Tareas del ejercicio:
1. En el texto sobre la extorsión y el artículo 200-A, ¿qué penas de prisión prevé esa norma para quien exige un cupo bajo amenaza?
2. Prolonga el texto sobre la extorsión y el artículo 200-A a partir de su última oración.

Bloque de texto:
*-*-*

Abogado Hugo Muller Solon destaca aumento de penas de 9 a 15 años por solo exigir bajo amenaza un cupo

En medio del crecimiento sostenido de los delitos de extorsión en distintas regiones del país, el abogado Hugo Muller Solón destacó la reciente incorporación del artículo 200-A al Código Penal peruano, norma que sanciona con penas de entre nueve y quince años de prisión el solo hecho de realizar una exigencia o requerimiento extorsivo bajo cualquier modalidad de amenaza.

Según explicó el jurista, la modificación legislativa fortalece la respuesta penal frente a una modalidad delictiva que se ha expandido no solo en grandes ciudades como Lima, Trujillo o Chiclayo, sino también en zonas intermedias donde comerciantes, transportistas y pequeños empresarios son víctimas recurrentes de amenazas para el pago de “cupos”.

El nuevo artículo 200-A establece que no será necesario que el extorsionador concrete el daño o logre el pago exigido para que se configure el delito. Bastará con que se acredite la exigencia acompañada de amenaza para que el Ministerio Público pueda formular acusación penal. Esta precisión jurídica amplía el alcance de la persecución penal y busca anticiparse al resultado lesivo, castigando la conducta desde su fase inicial.

Para Muller Solón, la norma es oportuna y responde a la necesidad de endurecer el marco legal frente a organizaciones criminales que utilizan llamadas telefónicas, mensajes escritos, videos intimidatorios o incluso artefactos explosivos para presionar a sus víctimas. No obstante, advirtió que el éxito de la reforma no dependerá únicamente del aumento de penas, sino del diseño adecuado de los protocolos de actuación policial y fiscal.

El abogado subrayó que las autoridades deberán implementar procedimientos que garanticen la protección efectiva de las víctimas, especialmente en los casos de denuncia directa. Señaló que resulta indispensable evitar que el autor o los autores del delito se enteren de que su captura se produjo gracias a la identificación realizada por la víctima, pues ello podría generar represalias o poner en riesgo la integridad de quienes deciden denunciar.

*-*-*

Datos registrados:
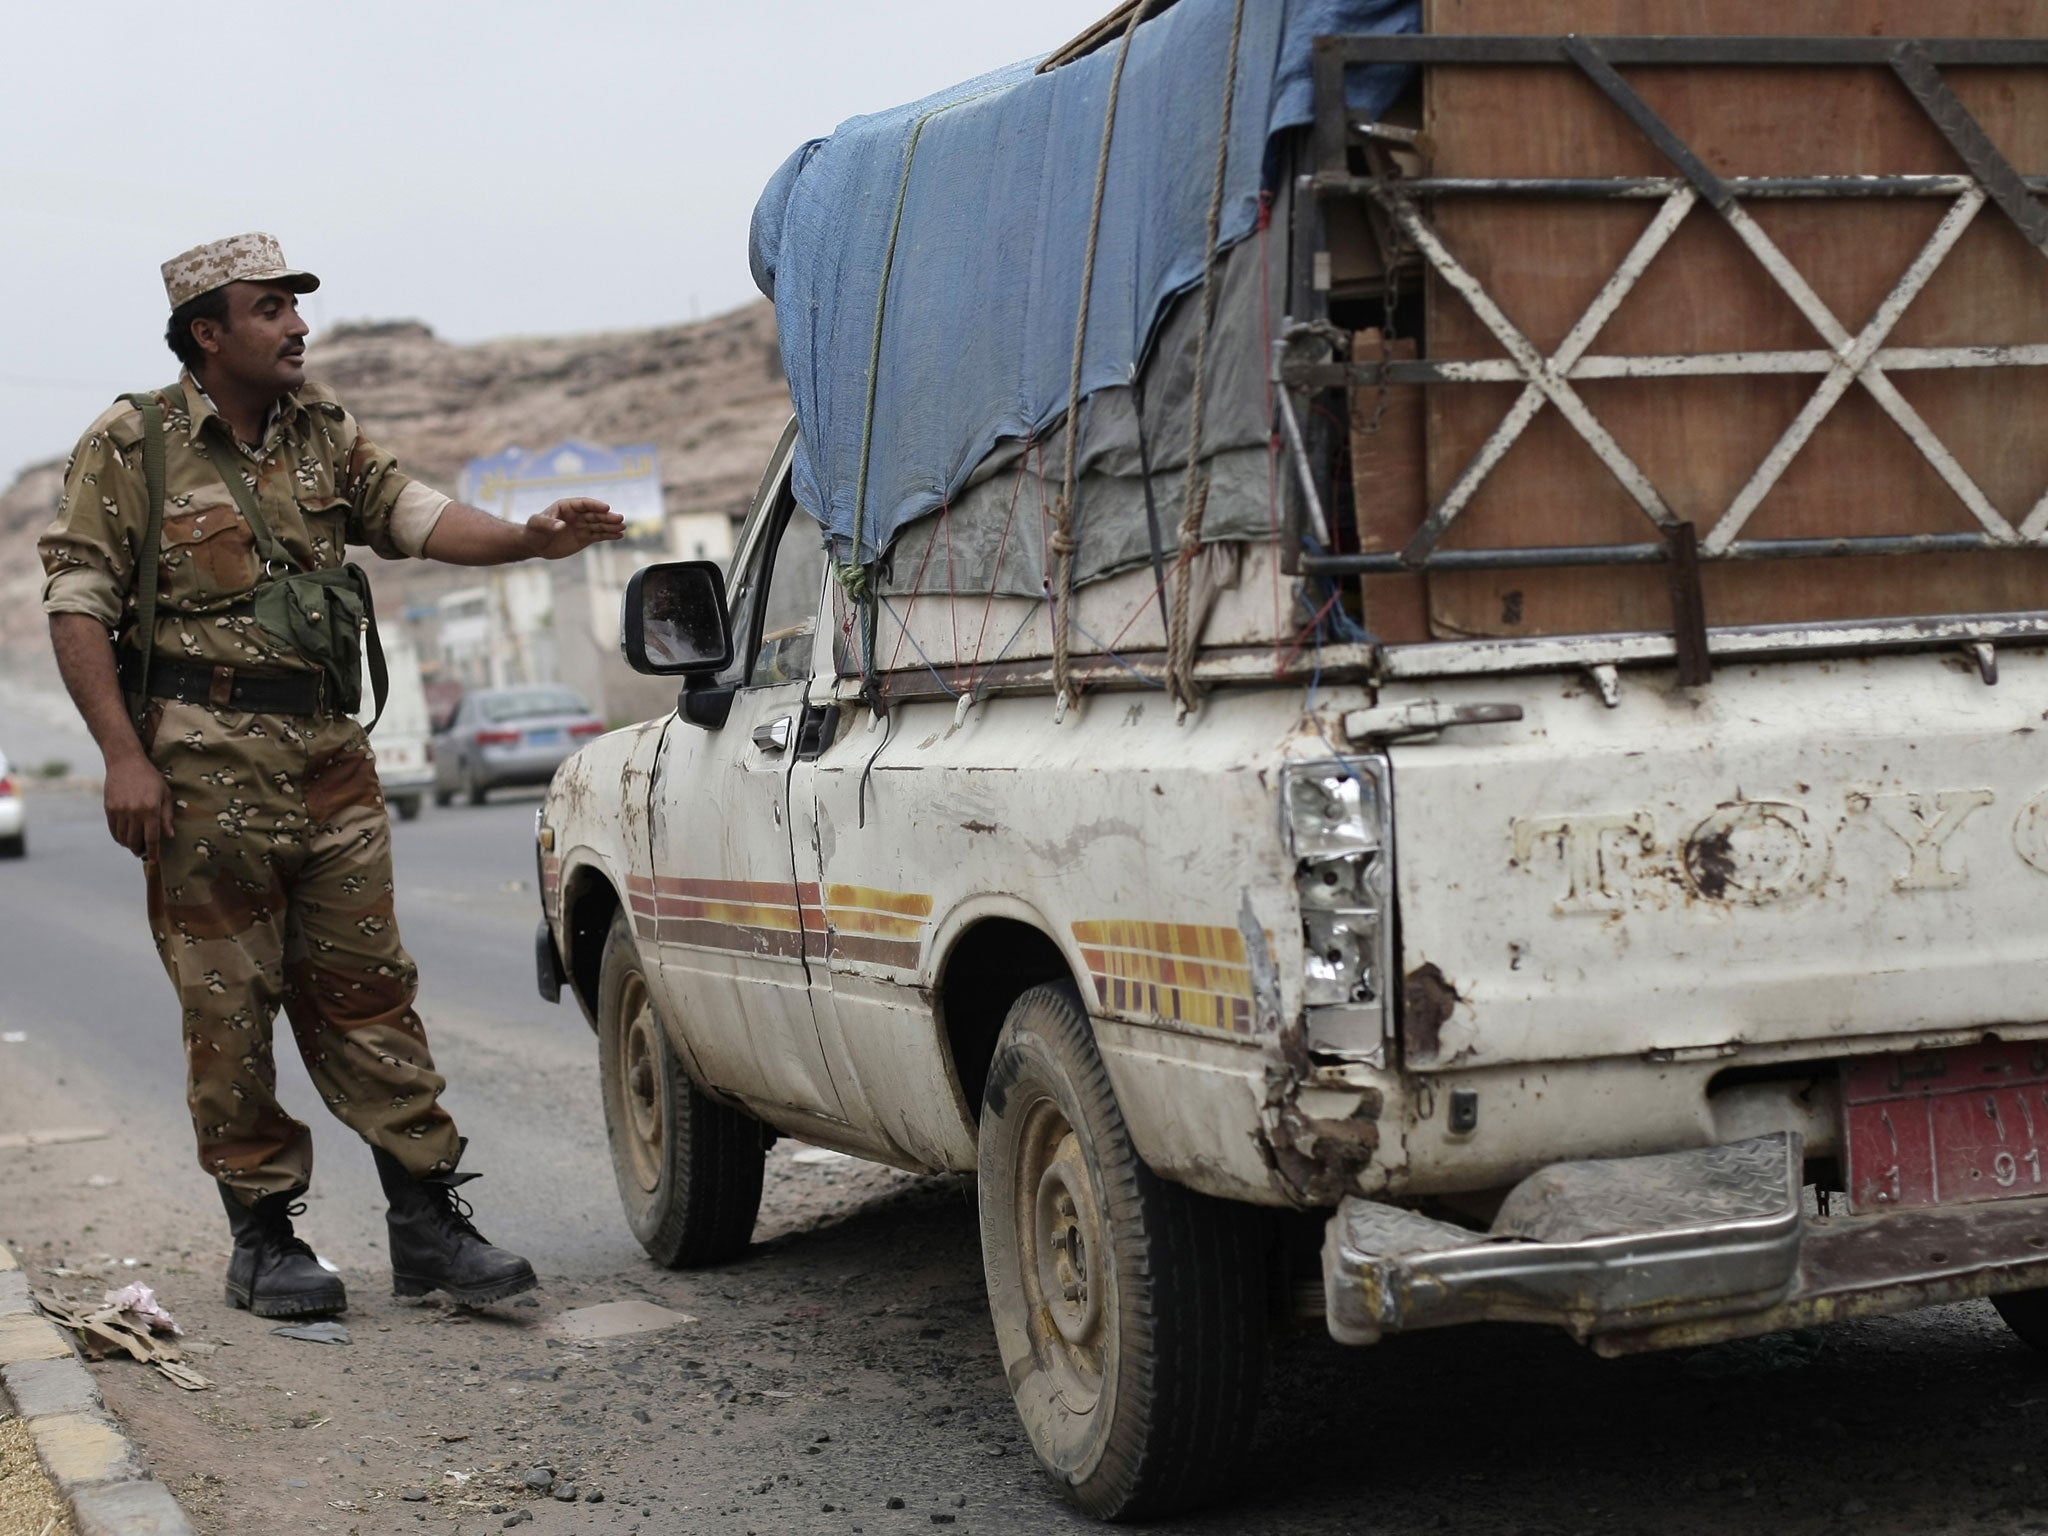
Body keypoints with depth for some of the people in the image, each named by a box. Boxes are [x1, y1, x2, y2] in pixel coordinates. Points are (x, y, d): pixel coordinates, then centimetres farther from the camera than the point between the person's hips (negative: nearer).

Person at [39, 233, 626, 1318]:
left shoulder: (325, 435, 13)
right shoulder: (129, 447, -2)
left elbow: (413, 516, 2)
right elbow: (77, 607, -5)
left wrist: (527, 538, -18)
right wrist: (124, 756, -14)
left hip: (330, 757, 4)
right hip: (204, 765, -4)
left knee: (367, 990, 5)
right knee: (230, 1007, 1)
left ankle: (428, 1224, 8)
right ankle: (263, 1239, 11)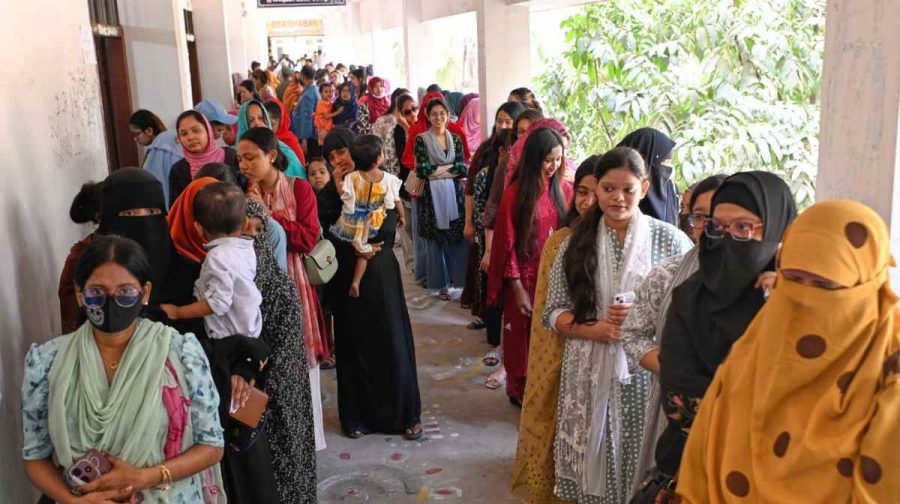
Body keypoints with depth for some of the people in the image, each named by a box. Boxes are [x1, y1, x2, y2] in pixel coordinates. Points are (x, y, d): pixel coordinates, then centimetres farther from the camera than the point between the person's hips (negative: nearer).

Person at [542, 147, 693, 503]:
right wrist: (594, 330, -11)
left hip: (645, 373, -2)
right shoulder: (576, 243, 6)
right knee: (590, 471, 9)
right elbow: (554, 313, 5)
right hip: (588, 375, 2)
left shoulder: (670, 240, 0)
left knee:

*-*-*

Respuestas del ejercicio:
1. Penas de entre nueve y quince años de prisión.

2.
En ese sentido, la aplicación del artículo 200-A exigirá coordinación estrecha entre la Policía Nacional del Perú y el Ministerio Público, con especial énfasis en el manejo reservado de la información, la utilización de técnicas especiales de investigación y la activación de mecanismos de protección cuando corresponda.

La incorporación de esta figura penal se da en un contexto de creciente preocupación ciudadana por la expansión de redes de extorsión que operan desde centros penitenciarios o mediante células descentralizadas en diversas regiones del país. Expertos en derecho penal sostienen que el fortalecimiento normativo debe ir acompañado de inteligencia financiera, control penitenciario y estrategias de prevención para lograr un impacto real en la reducción del delito.

Con la entrada en vigencia del artículo 200-A, el Estado peruano busca enviar un mensaje claro de tolerancia cero frente a la extorsión. Sin embargo, la efectividad de la medida dependerá de la capacidad operativa de las instituciones encargadas de su aplicación y de la confianza que las víctimas depositen en el sistema de justicia para denunciar sin temor.